萧冉愣了一下,随后便嚷嚷道:“不可能,不可能,那孙驿长虽是我父手下,可早已被我父革职送交兵部处理。至于孙将军------”
不等萧冉说完,丁氏少主就说道:“至于那个以死谢罪的孙将军,想当年是你父手下的一名步卒校尉,曾跟随你父征战多年,只是最近几年才做了将军。”
“唉,我父管教手下无方啊!”萧冉一脸怅然的说道。
兄弟两个,都与老上司的儿子作对,肯定是老上司得罪了他们。
丁氏少主又说道:“而尚书杨坚所说的另有原委,便与这二人有关。”
萧冉愣了,不过是老爹手下的两名下层军官,怎么会与高高在上的杨尚书扯上关系?
“此二人虽是军中小吏,可也与朝中官员有些联系。你父处置孙驿长时,这兄弟二人心怀不满,便托人在永安四处走动,结果本该入狱的孙驿长又去大树驿做了驿长。而你父退兵一事的缘由,也变成了你父挟西胡为重,要挟朝廷的手段。”
萧冉明白,这就是所谓的造谣生事。

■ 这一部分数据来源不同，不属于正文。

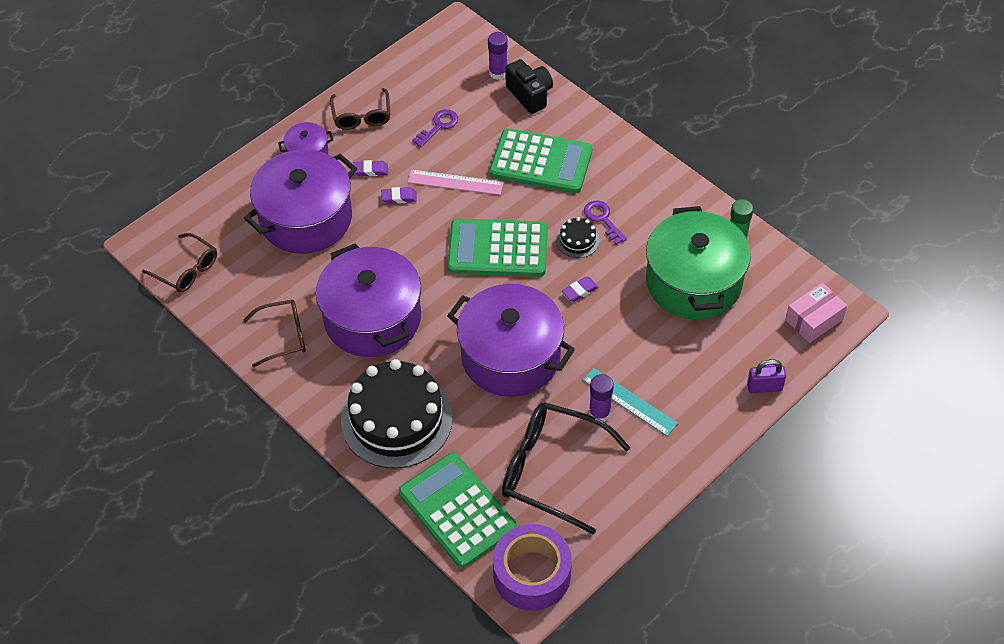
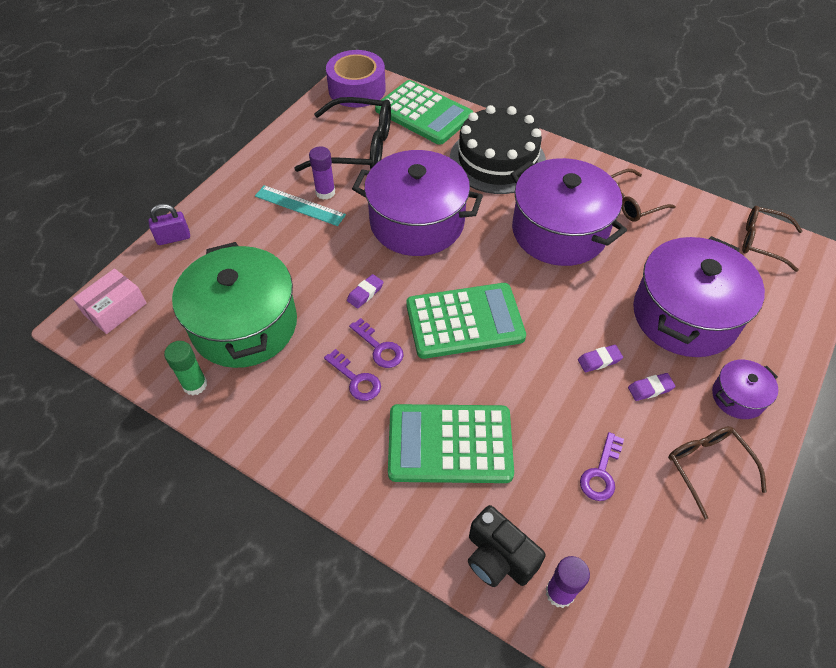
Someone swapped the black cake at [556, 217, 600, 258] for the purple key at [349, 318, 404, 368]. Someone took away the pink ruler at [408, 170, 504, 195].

可这种事偏偏有人相信,或者说他们愿意相信。
虽是明白孙氏兄弟是在捏造事实,误导舆情,可萧冉还是忍不住骂道:“这两个孙子真是该死。这王朝上上下下,谁不知道我父是宁愿不要赏赐,也要西征的?”
丁氏少主暼了他一眼,觉得此子果然是年幼无知,便说道:“萧爵爷,你觉得没有贼了,还需养兵吗?”
一语惊醒梦中人。萧冉觉得自家老爹那次退兵,确实给了那些别有用心之人一个口实,那就是萧大将军不想把胡人尽数歼灭,留下他们做为今后要挟朝廷的理由。
如此,萧大将军便可要钱有钱,要官有官。
萧冉想着自家老爹先前力主西征之时,王朝一直不准,却将自家娘亲封为三品诰命夫人一事。看来,在那时朝中便有人已经在误解、或者说是在故意在拿萧大将军力主西征一事做文章。
等孙氏兄弟,这两个来自战场一线的家伙再来个添油加醋,萧大将军挟兵自重,要挟朝廷的口实便坐实了。
萧冉有些丧气的说道:“杨尚书是不是说,我父退兵是不想将胡人杀尽,以此便可以胡人危害边关为由,要钱要官?”
丁氏少主摇摇头,说道:“这只是那些小人说的,却不是杨尚书所言。”
萧冉皱了下眉头,有些疑惑的看着他。这时候,那粒豆大的火苗跳了两下,似要灭了一般。坐在门口处的周继赶紧拎着油罐过来,给灯盏再次添满了灯油。
等周继抱拳行礼离开后,丁氏少主低声说道:“杨尚书说,大将军退兵,是心太软了。如此心软,便做不得将军。”
萧冉脑袋里轰的一声,好似打雷一般。他想着阴山山坳里那座大墓,还有那次梦里看到的大将军夫妇,心里便想着这做将军的难道便要心硬似铁,杀伐无度吗?
无情未必真豪杰,怜子如何不丈夫!自家老爹不过是看到胡人用十几岁的孩子做炮灰,以此来阻挡王朝大军西进黑河,于心不忍,才下令退兵的。
可到后来,自家老爹在那些小人嘴里,就成了挟兵自重的跋扈将军,而在杨尚书嘴里,便是一位不合格的将军。
可让萧冉更震惊的是,自家老爹最后的鬼谷一战,会不会就是为了洗刷自己身上的嫌疑,而做的无奈之举?
那名谍司说,胡地地图要交于杨侍郎,也就是丁氏少主所说的杨尚书,是不是自家老爹以此来告诉王朝那些高官,自己灭西胡之心不死?
萧冉觉得,这种以死明志的做法,有些蠢。可萧冉却也清楚的知道,这种事自家那位性情耿直的老爹做得出来。
萧冉不知不觉的又在摸着腹部。在丁氏少主的眼里,萧冉就是在闹肚子。